### Exercise details
Take the line with "Figure 3: Distribution" as the first line and the last line of the data as the final one. Write out those lines exactly, and no others.

Records contained in a dataset
# # # #

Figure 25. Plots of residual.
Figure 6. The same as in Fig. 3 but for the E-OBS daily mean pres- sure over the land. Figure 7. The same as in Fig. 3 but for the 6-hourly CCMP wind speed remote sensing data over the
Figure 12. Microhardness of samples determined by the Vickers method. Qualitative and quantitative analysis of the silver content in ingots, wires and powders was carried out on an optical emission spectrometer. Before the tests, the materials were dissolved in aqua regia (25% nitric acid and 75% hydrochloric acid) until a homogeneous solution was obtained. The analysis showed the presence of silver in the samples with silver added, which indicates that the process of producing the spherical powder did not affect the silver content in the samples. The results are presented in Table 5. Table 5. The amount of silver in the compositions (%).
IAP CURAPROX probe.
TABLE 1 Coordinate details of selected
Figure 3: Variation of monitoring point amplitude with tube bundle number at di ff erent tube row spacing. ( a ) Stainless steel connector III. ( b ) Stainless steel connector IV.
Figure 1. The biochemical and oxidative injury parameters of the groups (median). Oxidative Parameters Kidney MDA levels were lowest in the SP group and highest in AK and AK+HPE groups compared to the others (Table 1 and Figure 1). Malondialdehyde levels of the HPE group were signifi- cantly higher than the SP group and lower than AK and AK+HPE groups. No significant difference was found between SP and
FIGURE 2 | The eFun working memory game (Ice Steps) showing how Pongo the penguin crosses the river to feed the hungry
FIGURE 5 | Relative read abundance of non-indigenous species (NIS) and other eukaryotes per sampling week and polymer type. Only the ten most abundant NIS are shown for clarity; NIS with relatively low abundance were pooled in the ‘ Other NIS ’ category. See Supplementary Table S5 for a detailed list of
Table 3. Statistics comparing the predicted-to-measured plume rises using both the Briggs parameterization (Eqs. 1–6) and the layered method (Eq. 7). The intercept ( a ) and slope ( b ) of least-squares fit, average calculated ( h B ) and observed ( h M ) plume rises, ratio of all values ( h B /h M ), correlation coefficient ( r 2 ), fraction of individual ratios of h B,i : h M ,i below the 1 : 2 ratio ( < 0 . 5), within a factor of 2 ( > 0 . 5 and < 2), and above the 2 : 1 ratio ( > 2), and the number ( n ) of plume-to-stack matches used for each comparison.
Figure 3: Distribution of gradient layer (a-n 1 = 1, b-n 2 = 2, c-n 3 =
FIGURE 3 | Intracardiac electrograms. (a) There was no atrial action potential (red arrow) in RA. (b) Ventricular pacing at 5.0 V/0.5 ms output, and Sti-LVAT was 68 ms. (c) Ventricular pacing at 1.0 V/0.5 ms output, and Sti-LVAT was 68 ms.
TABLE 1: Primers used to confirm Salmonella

# # # #

### Answer to this task
Figure 3: Distribution of gradient layer (a-n 1 = 1, b-n 2 = 2, c-n 3 =
FIGURE 3 | Intracardiac electrograms. (a) There was no atrial action potential (red arrow) in RA. (b) Ventricular pacing at 5.0 V/0.5 ms output, and Sti-LVAT was 68 ms. (c) Ventricular pacing at 1.0 V/0.5 ms output, and Sti-LVAT was 68 ms.
TABLE 1: Primers used to confirm Salmonella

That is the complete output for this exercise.